• RECORDS FOR THE EXERCISE:
((

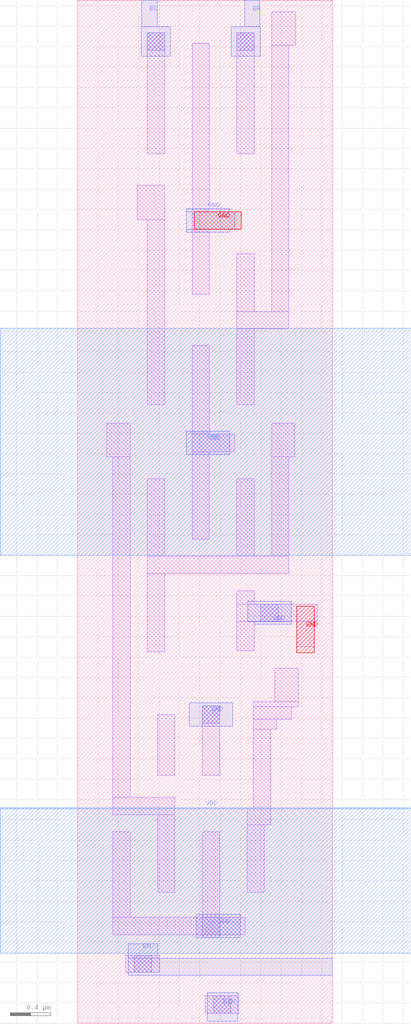
<source format=lef>
# Copyright 2020 The SkyWater PDK Authors
#
# Licensed under the Apache License, Version 2.0 (the "License");
# you may not use this file except in compliance with the License.
# You may obtain a copy of the License at
#
#     https://www.apache.org/licenses/LICENSE-2.0
#
# Unless required by applicable law or agreed to in writing, software
# distributed under the License is distributed on an "AS IS" BASIS,
# WITHOUT WARRANTIES OR CONDITIONS OF ANY KIND, either express or implied.
# See the License for the specific language governing permissions and
# limitations under the License.
#
# SPDX-License-Identifier: Apache-2.0

VERSION 5.7 ;
  NOWIREEXTENSIONATPIN ON ;
  DIVIDERCHAR "/" ;
  BUSBITCHARS "[]" ;
MACRO sky130_fd_bd_sram__openram_write_driver
  CLASS BLOCK ;
  FOREIGN sky130_fd_bd_sram__openram_write_driver ;
  ORIGIN  0.000000  0.000000 ;
  SIZE  2.500000 BY  10.05500 ;
  PIN BL
    ANTENNADIFFAREA  0.270000 ;
    PORT
      LAYER met1 ;
        RECT 0.625000 9.505000 0.910000  9.795000 ;
        RECT 0.630000 9.795000 0.780000 10.055000 ;
    END
  END BL
  PIN BR
    ANTENNADIFFAREA  0.270000 ;
    PORT
      LAYER met1 ;
        RECT 1.510000 9.505000 1.795000  9.795000 ;
        RECT 1.640000 9.795000 1.790000 10.055000 ;
    END
  END BR
  PIN DIN
    ANTENNAGATEAREA  0.301500 ;
    PORT
      LAYER met1 ;
        RECT 1.275000 0.020000 1.575000 0.300000 ;
    END
  END DIN
  PIN EN
    ANTENNAGATEAREA  0.330000 ;
    PORT
      LAYER met1 ;
        RECT 0.495000 0.470000 2.500000 0.640000 ;
        RECT 0.495000 0.640000 0.785000 0.780000 ;
    END
  END EN
  PIN GND
    ANTENNADIFFAREA  0.177300 ;
    PORT
      LAYER met1 ;
        RECT 1.065000 7.775000 1.495000 7.805000 ;
        RECT 1.065000 7.805000 1.605000 7.975000 ;
        RECT 1.065000 7.975000 1.495000 8.005000 ;
      LAYER pwell ;
        RECT 1.145000 7.805000 1.605000 7.975000 ;
    END
    PORT
      LAYER met1 ;
        RECT 1.095000 2.920000 1.525000 3.150000 ;
    END
    PORT
      LAYER met1 ;
        RECT 1.670000 3.945000 2.100000 4.150000 ;
        RECT 1.735000 3.920000 2.100000 3.945000 ;
      LAYER pwell ;
        RECT 2.155000 3.640000 2.325000 4.100000 ;
    END
  END GND
  PIN VDD
    ANTENNADIFFAREA  0.386200 ;
    PORT
      LAYER met1 ;
        RECT 1.065000 5.590000 1.495000 5.820000 ;
      LAYER nwell ;
        RECT -0.760000 4.600000 3.280000 6.830000 ;
    END
    PORT
      LAYER met1 ;
        RECT 1.165000 0.840000 1.595000 1.070000 ;
      LAYER nwell ;
        RECT -0.760000 0.690000 3.280000 2.110000 ;
        RECT -0.760000 2.110000 3.270000 2.120000 ;
    END
  END VDD
  OBS
    LAYER li1 ;
      RECT 0.285000 5.570000 0.515000 5.900000 ;
      RECT 0.345000 0.870000 1.645000 1.040000 ;
      RECT 0.345000 1.040000 0.515000 1.880000 ;
      RECT 0.345000 2.050000 0.955000 2.220000 ;
      RECT 0.345000 2.220000 0.515000 5.570000 ;
      RECT 0.470000 0.500000 0.805000 0.670000 ;
      RECT 0.585000 7.900000 0.855000 8.235000 ;
      RECT 0.685000 3.650000 0.855000 4.420000 ;
      RECT 0.685000 4.420000 2.075000 4.590000 ;
      RECT 0.685000 4.590000 0.855000 5.350000 ;
      RECT 0.685000 6.080000 0.855000 7.900000 ;
      RECT 0.685000 8.545000 0.855000 9.735000 ;
      RECT 0.785000 1.290000 0.955000 2.050000 ;
      RECT 0.785000 2.440000 0.955000 3.030000 ;
      RECT 1.125000 4.760000 1.295000 5.620000 ;
      RECT 1.125000 5.620000 1.545000 5.790000 ;
      RECT 1.125000 5.790000 1.295000 6.665000 ;
      RECT 1.125000 7.165000 1.295000 7.805000 ;
      RECT 1.125000 7.805000 1.545000 7.975000 ;
      RECT 1.125000 7.975000 1.295000 9.635000 ;
      RECT 1.225000 0.840000 1.395000 0.870000 ;
      RECT 1.225000 1.040000 1.395000 1.880000 ;
      RECT 1.225000 2.440000 1.395000 3.120000 ;
      RECT 1.255000 0.100000 1.585000 0.270000 ;
      RECT 1.565000 3.660000 1.735000 3.950000 ;
      RECT 1.565000 3.950000 2.355000 4.120000 ;
      RECT 1.565000 4.120000 1.735000 4.250000 ;
      RECT 1.565000 4.590000 1.735000 5.350000 ;
      RECT 1.565000 6.080000 1.735000 6.825000 ;
      RECT 1.565000 6.825000 2.075000 6.995000 ;
      RECT 1.565000 6.995000 1.735000 7.565000 ;
      RECT 1.565000 8.545000 1.735000 9.735000 ;
      RECT 1.665000 1.290000 1.835000 1.950000 ;
      RECT 1.665000 1.950000 1.895000 2.120000 ;
      RECT 1.725000 2.120000 1.895000 2.890000 ;
      RECT 1.725000 2.890000 1.955000 2.990000 ;
      RECT 1.725000 2.990000 2.105000 3.110000 ;
      RECT 1.725000 3.110000 2.165000 3.160000 ;
      RECT 1.905000 4.590000 2.075000 5.570000 ;
      RECT 1.905000 5.570000 2.135000 5.900000 ;
      RECT 1.905000 6.995000 2.075000 9.615000 ;
      RECT 1.905000 9.615000 2.145000 9.945000 ;
      RECT 1.935000 3.160000 2.165000 3.490000 ;
      RECT 2.155000 3.700000 2.325000 3.950000 ;
    LAYER mcon ;
      RECT 0.555000 0.500000 0.725000 0.670000 ;
      RECT 0.685000 9.565000 0.855000 9.735000 ;
      RECT 1.225000 0.870000 1.395000 1.040000 ;
      RECT 1.225000 2.950000 1.395000 3.120000 ;
      RECT 1.335000 0.100000 1.505000 0.270000 ;
      RECT 1.565000 9.565000 1.735000 9.735000 ;
      RECT 1.800000 3.950000 1.970000 4.120000 ;
  END
END sky130_fd_bd_sram__openram_write_driver
END LIBRARY

</source>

))

• REQUEST: Please show every line of the entries above that contains the word "ANTENNAGATEAREA".

• RESPONSE AREA:
    ANTENNAGATEAREA  0.301500 ;
    ANTENNAGATEAREA  0.330000 ;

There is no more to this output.